Note that if 99 % confidence is required, the interval that covers the entire sample data set is guaranteed to achieve a coverage of only 75 % of the population values.

What is the optimal sample size?

Another question of interest is, "How large should a sample be so that one can be assured with probability $\alpha$ that the tolerance interval will contain at least a proportion $p$ of the population?"

Approximation for $N$

A rather good approximation for the required sample size is given by $$ N \cong \frac{1}{4} \frac{(1+p)}{(1-p)} \, \chi^2_{\alpha, \, 4} +\frac{1}{2} \, , $$ where $\chi_{\alpha, \, 4}^2$ is the critical value of the chi-square distribution with 4 degrees of freedom that is exceeded with probability $\alpha$.

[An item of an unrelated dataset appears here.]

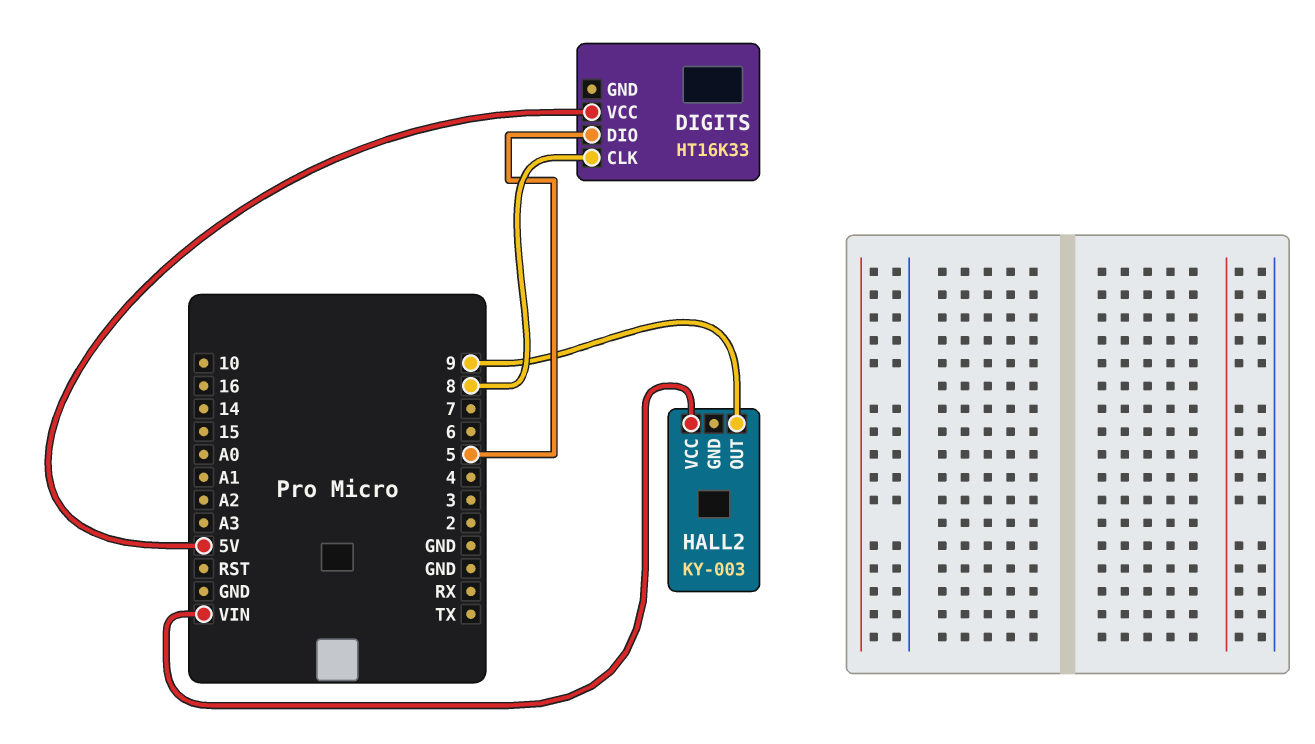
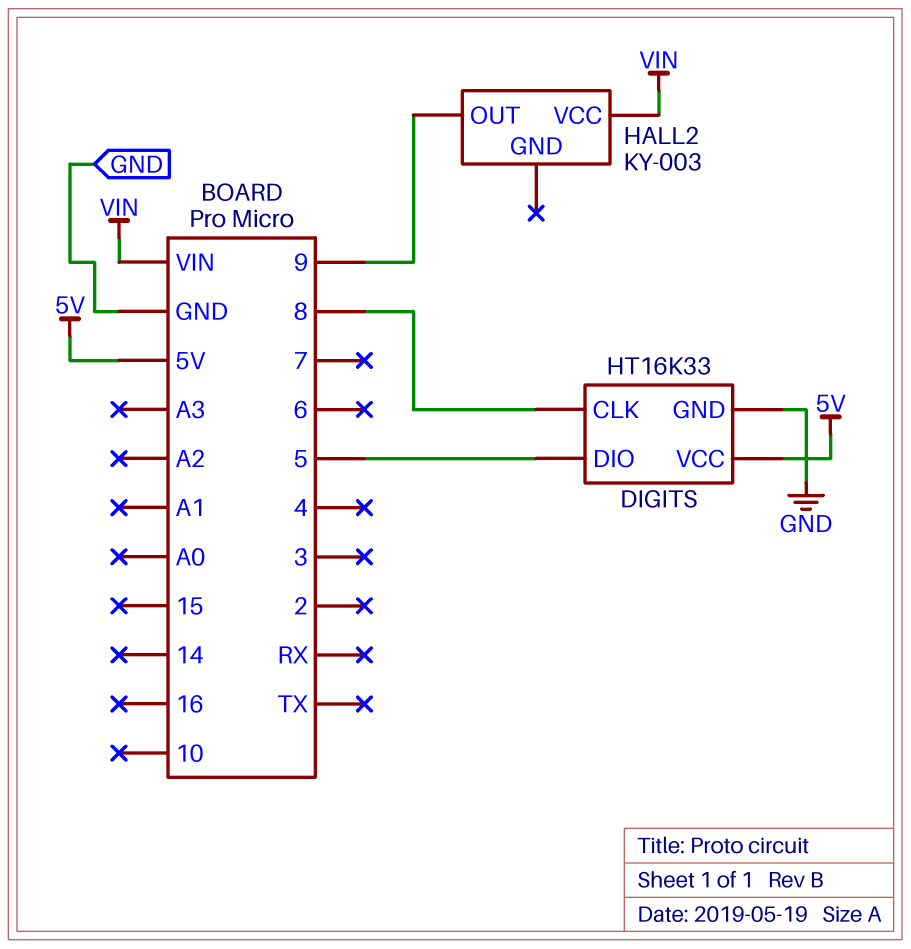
DIGITS pin GND: none -> GND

Example of the effect of $p$ on the sample size

Suppose we want to know how many measurements to make in order to guarantee that the interval between the smallest and largest observations covers a proportion $p$ of the population with probability $\alpha$ = 0.95. From the table for the upper critical value of the chi-square distribution, look under the column labeled 0.95 in the row for 4 degrees of freedom. The value is found to be $\chi_{0.95, \, 4}^2$ = 9.488 and calculations are shown below for $p$ equal to 0.90 and 0.99.

For $p$ = 0.90, $\alpha$ = 0.95; $$ N \cong \frac{1}{4} \frac{(1+0.90)}{(1-0.90)} \, \chi^2_{0.95, 4} + \frac{1}{2} = 0.25(19)(9.488)+0.5 = 45.57 = 46 \, . $$ For $p$ = 0.99, $\alpha$ = 0.95; $$ N \cong \frac{1}{4} \frac{(1+0.99)}{(1-0.99)} \, \chi^2_{0.95, 4} +\frac{1}{2} = 0.25(199)(9.488)+0.5 = 472.5 = 473 \, . $$ These calculations demonstrate that requiring the tolerance interval to cover a very large proportion of the population may lead to an unacceptably large sample size.